- **PROBLEM TO WORK ON**
Rewrite the data from the beginning through the line that contains "proporciona muita segurança", replacing "Summerville" with "Solaris" and changing nothing else. Leave out the pictures.

- **RECORDS TO USE**
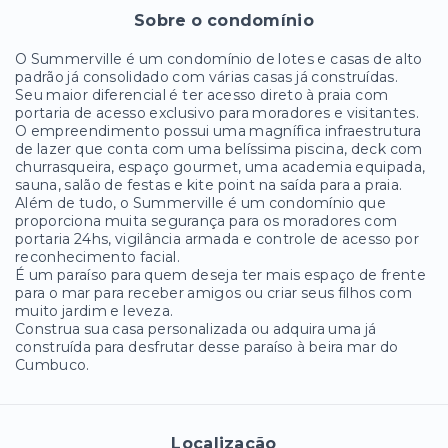
Sobre o condomínio
O Summerville é um condomínio de lotes e casas de alto
padrão já consolidado com várias casas já construídas.
Seu maior diferencial é ter acesso direto à praia com
portaria de acesso exclusivo para moradores e visitantes.
O empreendimento possui uma magnífica infraestrutura
de lazer que conta com uma belíssima piscina, deck com
churrasqueira, espaço gourmet, uma academia equipada,
sauna, salão de festas e kite point na saída para a praia.
Além de tudo, o Summerville é um condomínio que
proporciona muita segurança para os moradores com
portaria 24hs, vigilância armada e controle de acesso por
reconhecimento facial.
É um paraíso para quem deseja ter mais espaço de frente
para o mar para receber amigos ou criar seus filhos com
muito jardim e leveza.
Construa sua casa personalizada ou adquira uma já
construída para desfrutar desse paraíso à beira mar do
Cumbuco.
Localização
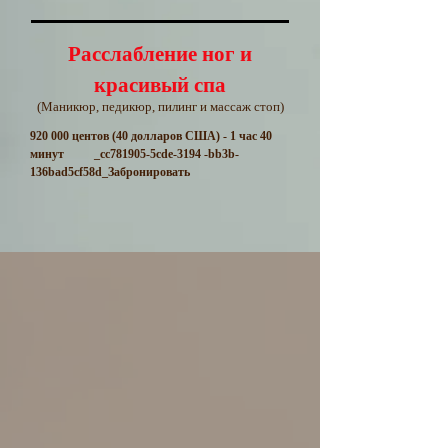
Расслабление ног и
красивый спа
(Маникюр, педикюр, пилинг и массаж стоп)
920 000 центов (40 долларов США) - 1 час 40
минут
_cc781905-5cde-3194 -bb3b-
136bad5cf58d_Забронировать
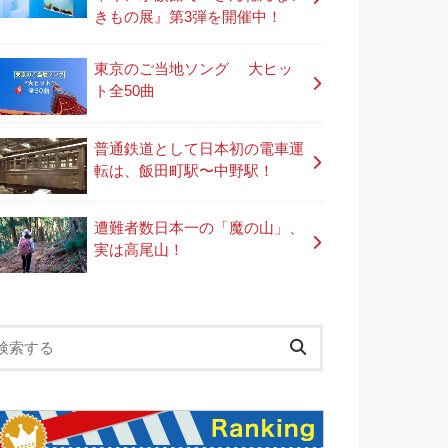
きもの展』第3弾を開催中！
東京のご当地ソング 大ヒッ
ト全50曲
普通鉄道として日本初の電車運
転は、飯田町駅〜中野駅！
遭難者数日本一の「魔の山」、
実は高尾山！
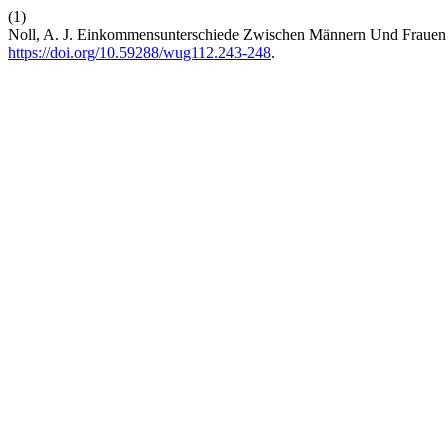
(1)
Noll, A. J. Einkommensunterschiede Zwischen Männern Und Frauen 
https://doi.org/10.59288/wug112.243-248
.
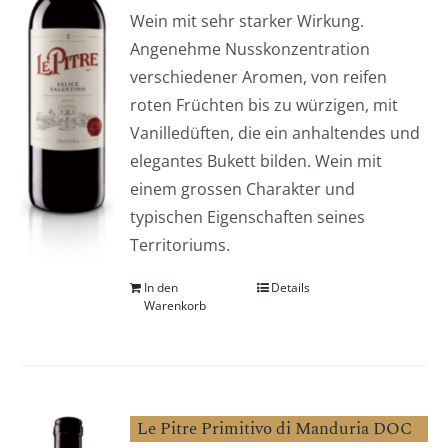
Wein mit sehr starker Wirkung.
Angenehme Nusskonzentration
verschiedener Aromen, von reifen
roten Früchten bis zu würzigen, mit
Vanilledüften, die ein anhaltendes und
elegantes Bukett bilden. Wein mit
einem grossen Charakter und
typischen Eigenschaften seines
Territoriums.
In den
Details
Warenkorb
Le Pitre Primitivo di Manduria DOC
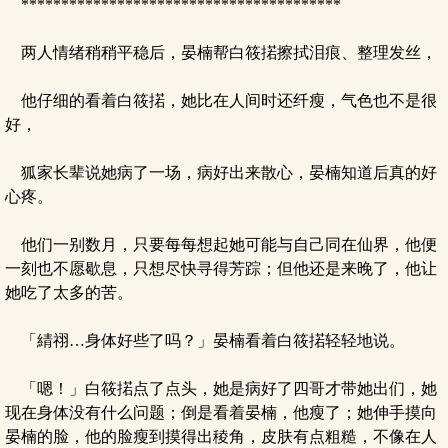
****************************************
两人情绪稍稍平稳后，晏楠帮白筱掿擦拭泪痕、整理发丝，
他仔细的看着白筱掿，她比在人间时还纤瘦，气色也不是很
好，
狐家长辈说她病了一场，病好出来散心，晏楠知道后真的好
心疼。
他们一别数月，只要每每想起她可能与自己同在仙界，他便
一刻也不愿歇息，只想尽快寻得芳踪；但他还是来晚了，他让
她吃了太多的苦。
「綪祤…身体好些了吗？」晏楠看着白筱掿轻轻地说。
「嗯！」白筱掿点了点头，她是病好了四哥才带她出们，她
现在身体没有什么问题；倒是看着晏楠，他瘦了；她伸手摸向
晏楠的脸，他的脸瘦到摸得出稜角，皮肤有点粗糙，不像在人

- **OUTPUT**
Sobre o condomínio
O Solaris é um condomínio de lotes e casas de alto
padrão já consolidado com várias casas já construídas.
Seu maior diferencial é ter acesso direto à praia com
portaria de acesso exclusivo para moradores e visitantes.
O empreendimento possui uma magnífica infraestrutura
de lazer que conta com uma belíssima piscina, deck com
churrasqueira, espaço gourmet, uma academia equipada,
sauna, salão de festas e kite point na saída para a praia.
Além de tudo, o Solaris é um condomínio que
proporciona muita segurança para os moradores com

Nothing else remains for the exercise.